Weitere Menschen von Hinrichtung bedroht
Mindestens acht weitere Menschen stehen in Gefahr, auf dem Alikhani-Platz in Isfahan hingerichtet zu werden. Diese Zahl steigt aber weiter an, denn in der Nacht zum Mittwoch wurden im Zuge der Proteste in Isfahan weitere Menschen festgenommen, verletzt und inhaftiert.
Das Regime hat mit den schrittweisen, täglichen Tötungen von Menschen eine psychologische Kriegsführung innerhalb und außerhalb des Iran begonnen. Die Menschen im Land leben täglich in Angst vor dem Tod, und wir Iranerinnen und Iraner außerhalb des Landes sind wütend und verzweifelt. Auf der Social-Media-Plattform X sah ich, dass einige Menschen als Reaktion auf die Verlesung der Sure al-Māʾida den Koran verbrannten.

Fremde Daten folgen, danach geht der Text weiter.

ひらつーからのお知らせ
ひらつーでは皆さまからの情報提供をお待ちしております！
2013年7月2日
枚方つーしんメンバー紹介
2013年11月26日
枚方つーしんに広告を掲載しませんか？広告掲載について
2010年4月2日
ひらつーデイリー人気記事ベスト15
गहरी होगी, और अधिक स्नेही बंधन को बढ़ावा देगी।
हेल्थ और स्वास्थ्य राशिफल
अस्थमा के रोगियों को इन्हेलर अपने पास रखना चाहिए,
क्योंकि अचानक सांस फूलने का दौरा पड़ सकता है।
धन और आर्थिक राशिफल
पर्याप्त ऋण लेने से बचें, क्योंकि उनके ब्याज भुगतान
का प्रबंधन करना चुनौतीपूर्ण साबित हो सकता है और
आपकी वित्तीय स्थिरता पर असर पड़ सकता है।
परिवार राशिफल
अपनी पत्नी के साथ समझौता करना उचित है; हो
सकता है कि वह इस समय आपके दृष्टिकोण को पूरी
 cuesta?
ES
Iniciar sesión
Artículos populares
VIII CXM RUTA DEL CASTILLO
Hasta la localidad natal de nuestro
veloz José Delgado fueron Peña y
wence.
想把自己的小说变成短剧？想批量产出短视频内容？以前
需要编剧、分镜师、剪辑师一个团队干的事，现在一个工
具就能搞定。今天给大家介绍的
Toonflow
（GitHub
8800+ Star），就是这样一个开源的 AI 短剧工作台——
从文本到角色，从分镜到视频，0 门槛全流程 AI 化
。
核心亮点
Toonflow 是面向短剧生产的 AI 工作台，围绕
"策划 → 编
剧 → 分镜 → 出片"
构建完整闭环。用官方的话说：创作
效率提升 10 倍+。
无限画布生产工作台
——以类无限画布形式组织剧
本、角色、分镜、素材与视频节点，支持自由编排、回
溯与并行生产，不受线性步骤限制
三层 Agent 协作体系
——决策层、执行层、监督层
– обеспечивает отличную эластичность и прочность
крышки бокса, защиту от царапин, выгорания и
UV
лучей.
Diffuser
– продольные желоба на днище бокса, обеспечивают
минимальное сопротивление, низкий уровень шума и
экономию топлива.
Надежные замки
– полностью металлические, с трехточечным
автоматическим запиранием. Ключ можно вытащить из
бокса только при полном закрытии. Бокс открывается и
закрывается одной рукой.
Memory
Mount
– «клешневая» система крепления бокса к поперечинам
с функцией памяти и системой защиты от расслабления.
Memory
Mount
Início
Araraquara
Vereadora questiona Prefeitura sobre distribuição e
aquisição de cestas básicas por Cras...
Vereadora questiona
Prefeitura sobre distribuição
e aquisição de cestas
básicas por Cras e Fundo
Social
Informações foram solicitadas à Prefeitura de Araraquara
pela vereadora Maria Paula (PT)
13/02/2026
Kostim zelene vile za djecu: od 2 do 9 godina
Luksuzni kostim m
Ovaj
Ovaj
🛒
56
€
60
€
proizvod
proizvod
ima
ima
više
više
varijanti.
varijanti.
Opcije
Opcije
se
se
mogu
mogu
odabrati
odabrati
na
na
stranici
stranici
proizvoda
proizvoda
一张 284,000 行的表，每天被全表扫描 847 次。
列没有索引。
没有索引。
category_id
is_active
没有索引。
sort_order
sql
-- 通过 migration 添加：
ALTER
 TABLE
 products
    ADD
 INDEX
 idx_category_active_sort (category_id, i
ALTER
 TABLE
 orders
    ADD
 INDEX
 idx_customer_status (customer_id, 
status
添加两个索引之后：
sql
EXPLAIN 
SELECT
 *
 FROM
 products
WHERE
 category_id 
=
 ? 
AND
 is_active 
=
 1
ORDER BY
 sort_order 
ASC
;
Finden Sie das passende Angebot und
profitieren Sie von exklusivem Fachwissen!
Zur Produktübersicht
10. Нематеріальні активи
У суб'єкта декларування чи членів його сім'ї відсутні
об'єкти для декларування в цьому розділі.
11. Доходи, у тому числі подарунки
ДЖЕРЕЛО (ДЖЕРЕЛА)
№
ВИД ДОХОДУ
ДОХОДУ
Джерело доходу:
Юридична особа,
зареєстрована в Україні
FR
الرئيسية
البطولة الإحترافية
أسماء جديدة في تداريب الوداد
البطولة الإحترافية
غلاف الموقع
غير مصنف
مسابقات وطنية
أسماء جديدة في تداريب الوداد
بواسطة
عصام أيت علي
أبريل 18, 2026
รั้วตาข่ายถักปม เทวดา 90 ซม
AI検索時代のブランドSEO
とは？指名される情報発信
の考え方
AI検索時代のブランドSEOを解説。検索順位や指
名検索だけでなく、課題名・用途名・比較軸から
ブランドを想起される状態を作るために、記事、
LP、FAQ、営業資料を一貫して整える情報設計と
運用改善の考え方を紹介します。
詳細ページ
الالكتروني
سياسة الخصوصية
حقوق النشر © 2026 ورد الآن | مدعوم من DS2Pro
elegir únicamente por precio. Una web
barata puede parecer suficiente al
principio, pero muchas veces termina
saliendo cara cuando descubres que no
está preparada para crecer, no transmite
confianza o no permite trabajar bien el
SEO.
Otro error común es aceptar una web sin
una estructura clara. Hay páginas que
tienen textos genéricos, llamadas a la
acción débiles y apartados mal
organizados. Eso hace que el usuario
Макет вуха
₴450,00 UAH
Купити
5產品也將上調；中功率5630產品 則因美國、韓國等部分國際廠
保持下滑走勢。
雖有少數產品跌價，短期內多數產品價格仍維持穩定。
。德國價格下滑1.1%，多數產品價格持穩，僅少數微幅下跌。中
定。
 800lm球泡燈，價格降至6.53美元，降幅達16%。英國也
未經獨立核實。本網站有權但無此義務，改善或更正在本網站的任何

Auch das ist ein Zeichen dafür, dass es der Regierung der »Islamischen Republik« gelungen ist, extreme und emotionale Reaktionen ihrer Gegner hervorzurufen und diese anschließend als »Islamfeindlichkeit« zu instrumentalisieren und zur Festigung ihrer eigenen Ideologie zu nutzen. Viele andere, so wie ich, bleiben einfach hoffnungslos.
Es ist das Gefühl der Hilflosigkeit, dass die Islamische Republik mit dem Leben der Menschen machen kann, was sie will – vor den Augen der Welt und in aller Öffentlichkeit. Es ist das Gefühl der Ohnmacht, dass ziviler Widerstand – Demonstrationen, Schreiben, Aufklärung und Hilferufe an Menschenrechtsorganisationen – wirkungslos bleibt, weil ihnen die Macht fehlt.
Auch ich bin verzweifelt darüber, dass wir nichts tun können und dass die Anhänger jenes Islams, den die Islamische Republik verbreiten will, vor dem Töten nicht zurückschrecken. Ob das Töten durch Hinrichtungen geschieht oder indem Attentäter mit einem Auto in eine Menschenmenge fahren wie beim Christopher Street Day in Berlin – ein Angriff, den ich aus nächster Nähe miterleben musste. Noch schmerzhafter ist die Erfahrung, dass etwas, das man bereits einmal im eigenen Land erlebt hat, als innere Angelegenheit ignoriert wird und ich nun in meinem zweiten Land erneut mit dem Wüten des Islamismus konfrontiert werde.
Während dieser Text geschrieben wird, wurden die Familien von drei weiteren Angeklagten zu einem letzten Besuch vor der Hinrichtung ins Gefängnis gerufen. Die Tötung der Menschen im Iran geht weiter – vor den Augen der Welt und ohne jede Reaktion.
Anmerkung der Redaktion: Die Autorin hat diesen Beitrag aus Sicherheitsgründen unter Pseudonym verfasst.